When You Are Engulfed in Flames

A couple of weeks ago I saw an author named David Sedaris on The Daily Show with Jon Stewart. I hadn't read anything by Sedaris but just from the interview I could tell that I would like his work.

So when I saw that he would be promoting his new book, When You Are Engulfed in Flames, by attending a book signing at the Barnes and Noble in Baton Rouge, I said to myself: why not?

Betty and Anne met me at Barnes and Noble to cheer me on as I bought several books to be signed, but they left early in the night so Betty could get back to feed Anne. It was either that or have the Milk Truck visit Barnes and Noble.

Fast forward to Thursday morning at 1:15 am. I had been at Barnes and Noble since 7 pm. The book signing was supposed to be from 7-9 but a crapload of people showed up for this thing. Apparently Baton Rouge loves David Sedaris.

To while away the hours I read the entirety of one of Sedaris's books called Holiday on Ice, then a few stories from another one of his books, Me Talk Pretty One Day. If the people around me hadn't been ardent Sedaris fans then they probably would have thought I had some kind of mental problem from the way I kept guffawing out loud.

Although it took six hours to get David Sedaris's "Herbie Hancock," I have to give him a lot of credit: he signed books for six hours straight without taking a break; he made an effort to chat with every single person who stayed to see him; and last, everyone who met him walked away with a huge smile on their face - including me.

So check out David Sedaris's new book, When You Are Engulfed in Flames, unless you are one of the people for whom I got an autographed copy.


Ryan said...

Holy shit!

You're my evil twin!(Or I'm yours)

I clicked on three blog entry's since I've been here. One was about Soldier of Sidon. Gene Wolfe is my favorite author as well. The next was about failing driving tests. Same thing happened to me. By now I'm thinking this is a practical joke played by some eccentric blogger\hacker. Third was about standing in line for six hours at a Sedaris signing despite never having really read his stuff and seen him on Jon Stewart, and laughing your ass of at his reading. I did the same thing (only at a Hastings in Boise). You, sir, have earned yourself a stalker!

Bobby said...

At last! I've found my evil twin! Let the rampaging through the space-time continuum commence!

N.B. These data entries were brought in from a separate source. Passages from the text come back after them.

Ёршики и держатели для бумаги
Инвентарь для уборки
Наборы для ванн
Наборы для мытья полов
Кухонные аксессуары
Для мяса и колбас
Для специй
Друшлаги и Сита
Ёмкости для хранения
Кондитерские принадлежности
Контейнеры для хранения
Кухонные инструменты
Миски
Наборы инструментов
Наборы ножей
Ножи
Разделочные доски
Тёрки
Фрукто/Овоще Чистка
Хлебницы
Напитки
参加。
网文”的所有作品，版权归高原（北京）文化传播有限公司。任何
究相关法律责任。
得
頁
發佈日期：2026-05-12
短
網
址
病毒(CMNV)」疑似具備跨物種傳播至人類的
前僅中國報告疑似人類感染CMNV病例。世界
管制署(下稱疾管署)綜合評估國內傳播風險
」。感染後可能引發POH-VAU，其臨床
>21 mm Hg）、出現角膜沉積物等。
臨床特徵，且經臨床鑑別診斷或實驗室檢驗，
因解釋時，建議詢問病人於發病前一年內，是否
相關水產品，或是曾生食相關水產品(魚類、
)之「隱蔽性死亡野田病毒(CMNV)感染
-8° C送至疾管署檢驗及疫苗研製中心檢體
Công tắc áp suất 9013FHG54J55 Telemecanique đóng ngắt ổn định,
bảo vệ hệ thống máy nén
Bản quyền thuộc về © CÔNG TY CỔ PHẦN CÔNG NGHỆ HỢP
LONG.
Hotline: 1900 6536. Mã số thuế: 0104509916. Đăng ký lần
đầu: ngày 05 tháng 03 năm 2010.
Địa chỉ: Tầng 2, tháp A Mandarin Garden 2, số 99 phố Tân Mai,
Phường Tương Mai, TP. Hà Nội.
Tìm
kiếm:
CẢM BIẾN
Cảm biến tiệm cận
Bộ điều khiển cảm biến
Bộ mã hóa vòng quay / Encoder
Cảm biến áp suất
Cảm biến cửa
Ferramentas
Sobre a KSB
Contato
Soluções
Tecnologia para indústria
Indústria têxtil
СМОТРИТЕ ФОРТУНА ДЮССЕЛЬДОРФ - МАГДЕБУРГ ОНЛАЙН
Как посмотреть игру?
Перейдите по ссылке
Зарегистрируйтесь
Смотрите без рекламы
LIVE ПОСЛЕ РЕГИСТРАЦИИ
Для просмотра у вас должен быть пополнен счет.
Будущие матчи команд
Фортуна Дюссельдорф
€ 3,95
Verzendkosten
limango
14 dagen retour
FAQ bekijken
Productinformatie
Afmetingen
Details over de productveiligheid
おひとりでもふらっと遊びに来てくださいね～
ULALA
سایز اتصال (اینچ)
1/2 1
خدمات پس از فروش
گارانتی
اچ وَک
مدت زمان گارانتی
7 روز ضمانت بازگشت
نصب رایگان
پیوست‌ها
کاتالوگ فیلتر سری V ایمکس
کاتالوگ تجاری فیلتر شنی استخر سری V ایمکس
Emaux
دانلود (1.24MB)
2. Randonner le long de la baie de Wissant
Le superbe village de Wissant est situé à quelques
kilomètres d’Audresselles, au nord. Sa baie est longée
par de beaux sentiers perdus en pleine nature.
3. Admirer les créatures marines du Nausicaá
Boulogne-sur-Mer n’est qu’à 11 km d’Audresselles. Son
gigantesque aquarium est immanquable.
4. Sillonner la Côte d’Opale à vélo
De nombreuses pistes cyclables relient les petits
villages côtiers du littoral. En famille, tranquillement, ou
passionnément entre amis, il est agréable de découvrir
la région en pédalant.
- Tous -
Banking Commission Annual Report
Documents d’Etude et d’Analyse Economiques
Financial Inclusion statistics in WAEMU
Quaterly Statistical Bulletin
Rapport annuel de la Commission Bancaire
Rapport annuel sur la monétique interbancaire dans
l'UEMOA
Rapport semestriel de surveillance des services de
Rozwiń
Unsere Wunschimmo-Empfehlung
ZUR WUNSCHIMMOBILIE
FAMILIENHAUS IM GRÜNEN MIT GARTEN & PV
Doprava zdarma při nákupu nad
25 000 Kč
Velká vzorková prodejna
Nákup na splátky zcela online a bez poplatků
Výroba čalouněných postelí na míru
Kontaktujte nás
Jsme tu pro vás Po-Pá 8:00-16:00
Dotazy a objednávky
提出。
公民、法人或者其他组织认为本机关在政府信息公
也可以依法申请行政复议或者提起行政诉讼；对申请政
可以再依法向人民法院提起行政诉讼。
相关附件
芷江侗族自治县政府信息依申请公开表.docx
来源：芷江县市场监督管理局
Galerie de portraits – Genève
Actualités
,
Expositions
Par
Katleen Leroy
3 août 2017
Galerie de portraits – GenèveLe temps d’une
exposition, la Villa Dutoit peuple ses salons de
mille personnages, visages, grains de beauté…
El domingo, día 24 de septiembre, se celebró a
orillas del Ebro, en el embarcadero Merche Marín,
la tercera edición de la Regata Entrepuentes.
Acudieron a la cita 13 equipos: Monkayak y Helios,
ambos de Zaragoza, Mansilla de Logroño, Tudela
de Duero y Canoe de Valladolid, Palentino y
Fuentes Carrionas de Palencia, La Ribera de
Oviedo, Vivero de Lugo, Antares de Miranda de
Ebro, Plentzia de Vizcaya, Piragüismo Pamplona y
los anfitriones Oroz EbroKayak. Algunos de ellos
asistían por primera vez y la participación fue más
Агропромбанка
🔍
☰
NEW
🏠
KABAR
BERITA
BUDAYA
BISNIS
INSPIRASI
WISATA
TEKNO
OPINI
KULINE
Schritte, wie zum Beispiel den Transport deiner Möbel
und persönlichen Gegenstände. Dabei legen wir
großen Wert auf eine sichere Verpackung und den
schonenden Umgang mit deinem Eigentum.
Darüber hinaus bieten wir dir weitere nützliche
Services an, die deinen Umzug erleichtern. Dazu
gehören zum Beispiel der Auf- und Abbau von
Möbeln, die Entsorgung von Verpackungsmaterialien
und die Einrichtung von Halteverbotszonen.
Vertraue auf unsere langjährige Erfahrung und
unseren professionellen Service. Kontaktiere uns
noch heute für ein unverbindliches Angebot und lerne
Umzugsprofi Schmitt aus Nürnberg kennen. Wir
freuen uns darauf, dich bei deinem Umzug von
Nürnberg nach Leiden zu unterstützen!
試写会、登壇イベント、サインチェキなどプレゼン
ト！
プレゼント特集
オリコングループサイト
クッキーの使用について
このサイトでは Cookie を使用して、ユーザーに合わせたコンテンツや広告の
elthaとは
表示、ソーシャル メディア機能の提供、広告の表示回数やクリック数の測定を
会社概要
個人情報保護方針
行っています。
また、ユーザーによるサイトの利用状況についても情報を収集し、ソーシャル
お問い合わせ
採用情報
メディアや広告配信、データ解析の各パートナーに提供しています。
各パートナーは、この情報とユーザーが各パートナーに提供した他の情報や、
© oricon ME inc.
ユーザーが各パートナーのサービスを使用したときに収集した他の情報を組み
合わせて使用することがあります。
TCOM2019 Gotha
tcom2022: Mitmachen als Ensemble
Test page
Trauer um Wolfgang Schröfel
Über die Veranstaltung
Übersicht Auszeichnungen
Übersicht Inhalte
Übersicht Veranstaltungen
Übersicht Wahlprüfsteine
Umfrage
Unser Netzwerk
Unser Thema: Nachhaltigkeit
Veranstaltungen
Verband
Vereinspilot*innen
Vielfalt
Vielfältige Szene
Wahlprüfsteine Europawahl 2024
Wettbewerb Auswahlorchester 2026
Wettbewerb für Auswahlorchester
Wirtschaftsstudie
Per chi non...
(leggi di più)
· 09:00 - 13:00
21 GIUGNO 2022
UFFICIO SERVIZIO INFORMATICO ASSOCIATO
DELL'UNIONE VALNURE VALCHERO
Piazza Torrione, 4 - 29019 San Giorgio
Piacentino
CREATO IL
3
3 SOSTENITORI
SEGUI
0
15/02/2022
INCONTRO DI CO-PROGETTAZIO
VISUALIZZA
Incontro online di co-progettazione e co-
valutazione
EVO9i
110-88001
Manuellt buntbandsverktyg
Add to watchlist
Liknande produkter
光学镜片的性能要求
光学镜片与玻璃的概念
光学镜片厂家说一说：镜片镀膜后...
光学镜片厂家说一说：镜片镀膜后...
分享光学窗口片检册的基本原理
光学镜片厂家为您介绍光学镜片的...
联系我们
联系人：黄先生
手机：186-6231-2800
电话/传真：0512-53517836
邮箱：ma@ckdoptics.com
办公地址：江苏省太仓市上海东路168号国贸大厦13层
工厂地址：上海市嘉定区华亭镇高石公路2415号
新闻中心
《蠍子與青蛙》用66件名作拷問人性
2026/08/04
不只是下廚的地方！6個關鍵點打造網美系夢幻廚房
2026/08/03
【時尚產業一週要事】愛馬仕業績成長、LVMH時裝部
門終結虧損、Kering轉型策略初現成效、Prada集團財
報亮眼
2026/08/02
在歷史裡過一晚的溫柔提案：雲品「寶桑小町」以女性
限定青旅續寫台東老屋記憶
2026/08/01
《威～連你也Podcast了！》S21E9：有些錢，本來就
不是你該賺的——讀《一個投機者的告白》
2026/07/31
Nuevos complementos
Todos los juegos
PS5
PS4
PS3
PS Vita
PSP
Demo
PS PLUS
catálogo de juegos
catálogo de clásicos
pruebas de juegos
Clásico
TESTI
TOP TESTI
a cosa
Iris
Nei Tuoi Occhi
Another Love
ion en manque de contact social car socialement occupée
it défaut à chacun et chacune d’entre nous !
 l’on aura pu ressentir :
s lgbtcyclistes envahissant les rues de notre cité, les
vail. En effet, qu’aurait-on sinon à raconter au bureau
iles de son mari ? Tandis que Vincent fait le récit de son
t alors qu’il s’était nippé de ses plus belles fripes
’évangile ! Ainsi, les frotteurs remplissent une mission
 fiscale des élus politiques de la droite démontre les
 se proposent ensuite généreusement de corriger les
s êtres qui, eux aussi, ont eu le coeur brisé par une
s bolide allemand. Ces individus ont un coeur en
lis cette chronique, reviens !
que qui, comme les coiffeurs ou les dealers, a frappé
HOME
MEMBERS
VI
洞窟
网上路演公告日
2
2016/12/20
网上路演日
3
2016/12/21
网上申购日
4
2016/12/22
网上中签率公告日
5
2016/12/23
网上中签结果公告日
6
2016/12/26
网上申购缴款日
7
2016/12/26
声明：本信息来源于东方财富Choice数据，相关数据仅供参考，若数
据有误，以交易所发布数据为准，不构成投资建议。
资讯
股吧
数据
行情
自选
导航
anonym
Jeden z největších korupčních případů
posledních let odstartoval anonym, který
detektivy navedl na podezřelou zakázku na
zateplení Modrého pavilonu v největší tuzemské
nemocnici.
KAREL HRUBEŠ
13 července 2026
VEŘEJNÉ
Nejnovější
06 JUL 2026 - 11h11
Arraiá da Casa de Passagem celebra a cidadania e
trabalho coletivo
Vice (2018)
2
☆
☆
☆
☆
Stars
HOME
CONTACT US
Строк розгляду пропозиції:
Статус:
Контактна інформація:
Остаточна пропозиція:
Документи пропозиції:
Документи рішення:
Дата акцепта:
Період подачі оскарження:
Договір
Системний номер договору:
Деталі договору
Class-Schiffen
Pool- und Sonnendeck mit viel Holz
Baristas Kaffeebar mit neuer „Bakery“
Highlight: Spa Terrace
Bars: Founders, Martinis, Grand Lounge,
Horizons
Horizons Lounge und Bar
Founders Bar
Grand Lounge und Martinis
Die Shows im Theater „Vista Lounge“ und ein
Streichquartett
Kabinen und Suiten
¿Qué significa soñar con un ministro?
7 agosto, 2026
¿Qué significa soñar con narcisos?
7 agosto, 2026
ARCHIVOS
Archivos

And let me guess - you're also incredibly handsome, the women love you, and you'd be two inches taller if only you'd stand up straight. Wow, we really are twins.

Do you have a blog or website that I could link to? People could compare both of our daily activities and be perpetually amazed that the universe can hold two facets of the same awesomeness.

Ryan said...

Unfortunately, my lack of a blog is my "evil beard". (That and the puppy-smothering thing) But I'll be lurking in the metaverse that is the non-blogging internet. (We evil twins are good at lurking; it's kind of our "thing".)